Le ton change du tout au tout dans la deuxième strophe. En proie à
la "patience" (c'est-à-dire à la souffrance de l'attente) et à
l'"ennui", le sujet lyrique se montre décidé à dire "adieu au monde"
(selon la formule employée dans
Alchimie du verbe pour caractériser les "drôles de romances" du
printemps 1872). Il s'agit encore de "mourir" dans et par la nature,
mais "beaucoup" cette fois. C'est la tentation d'une "mort solaire",
intense et entière, mort dans la communion avec le Grand Tout, raison pour
laquelle on s'y sent "moins nul et moins seul". Mort érotique aussi
puisqu'elle consiste à s'enchaîner au char du dieu Soleil, "foyer de
tendresse et de vie", qui "verse l'amour brûlant à la terre ravie" (Soleil
et Chair).
Le second huitain marque, sinon une opposition, du moins une nette
inflexion, par rapport au précédent. Il suffit pour s'en convaincre de
comparer le "Je veux" de la strophe 2 avec le "Je veux bien" qui ouvre
la troisième : on est passé d'un élan impérieux à une acceptation
résignée. Acceptation de l'usure des saisons, de la vie soumise au
Temps ! Cette dernière strophe procède au dépassement des solutions
illusoires : "Rien de rien ne m'illusionne".

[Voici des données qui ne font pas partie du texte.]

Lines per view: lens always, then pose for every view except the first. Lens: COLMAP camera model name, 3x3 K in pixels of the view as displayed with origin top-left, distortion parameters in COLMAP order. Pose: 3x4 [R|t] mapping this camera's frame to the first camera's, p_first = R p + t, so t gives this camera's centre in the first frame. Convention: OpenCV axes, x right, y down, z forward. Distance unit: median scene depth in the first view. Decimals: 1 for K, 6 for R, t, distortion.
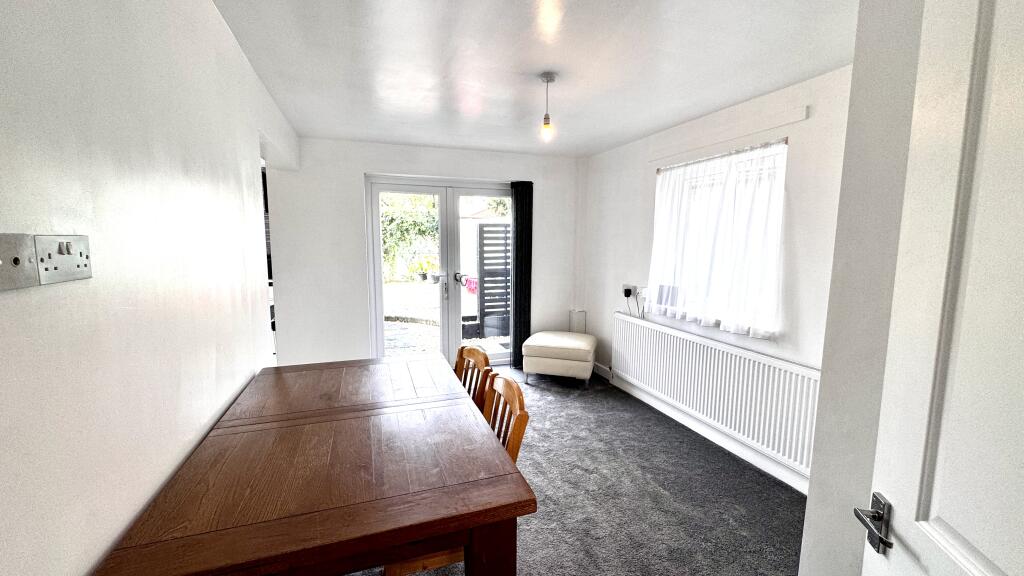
lens RADIAL K [[410.9, 0, 509.1], [0, 410.9, 286.2], [0, 0, 1]] dist [-0.002465, 0.000680]
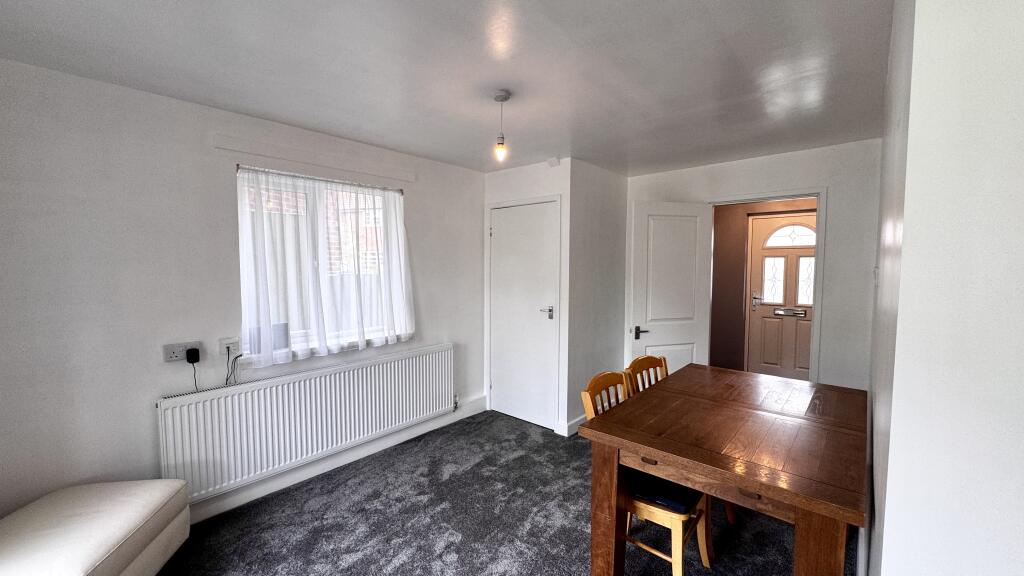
lens RADIAL K [[410.9, 0, 512.2], [0, 410.9, 291.3], [0, 0, 1]] dist [-0.002465, 0.000680]
pose [[-0.494619, -0.063331, 0.866799, -0.534480], [0.094496, 0.987510, 0.126072, -0.127260], [-0.863957, 0.144267, -0.482457, 1.055124]]
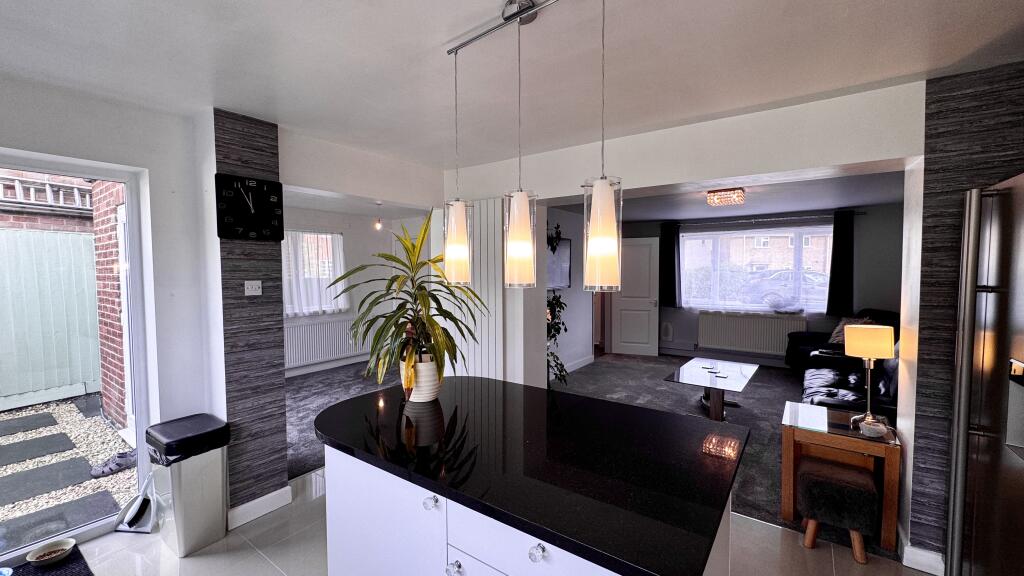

Après avoir moqué, pour sa naïveté, la célébration conventionnelle du cycle des
saisons, c'est-à-dire l'ancestrale patience (strophe 1), Rimbaud prend
ses distances avec l'impatiente mort mystique (fantasmée dans la strophe
2). Il sait illusoire, hélas, cette prise de congé radicale qui relève de
ce qu'Alchimie
du verbe
appellera "les sophismes de la folie" : "Aucun des sophismes de la folie, — la folie
qu'on enferme, — n'a été oublié par moi : je pourrais les redire tous,
je tiens le système." Il opte donc finalement pour une
philosophie à mi chemin de ces deux extrêmes : la patience pure,
l'impatience pure. Il choisit la "liberté libre" (lettre
du 2 novembre 1870), dont il sait désormais qu'elle ne préserve pas
de "l'infortune". Mais il supplie la Nature de lui réserver,
pour assouvir (imparfaitement) sa "faim" et sa "soif",
ces "influx de vigueur et de tendresse réelle" (Adieu), ces moments
(au moins)
d'intensité qui font que la vie mérite d'être vécue. C'est ce qu'il
appellera dans l'Adieu
d'Une Saison en enfer l'"ardente patience".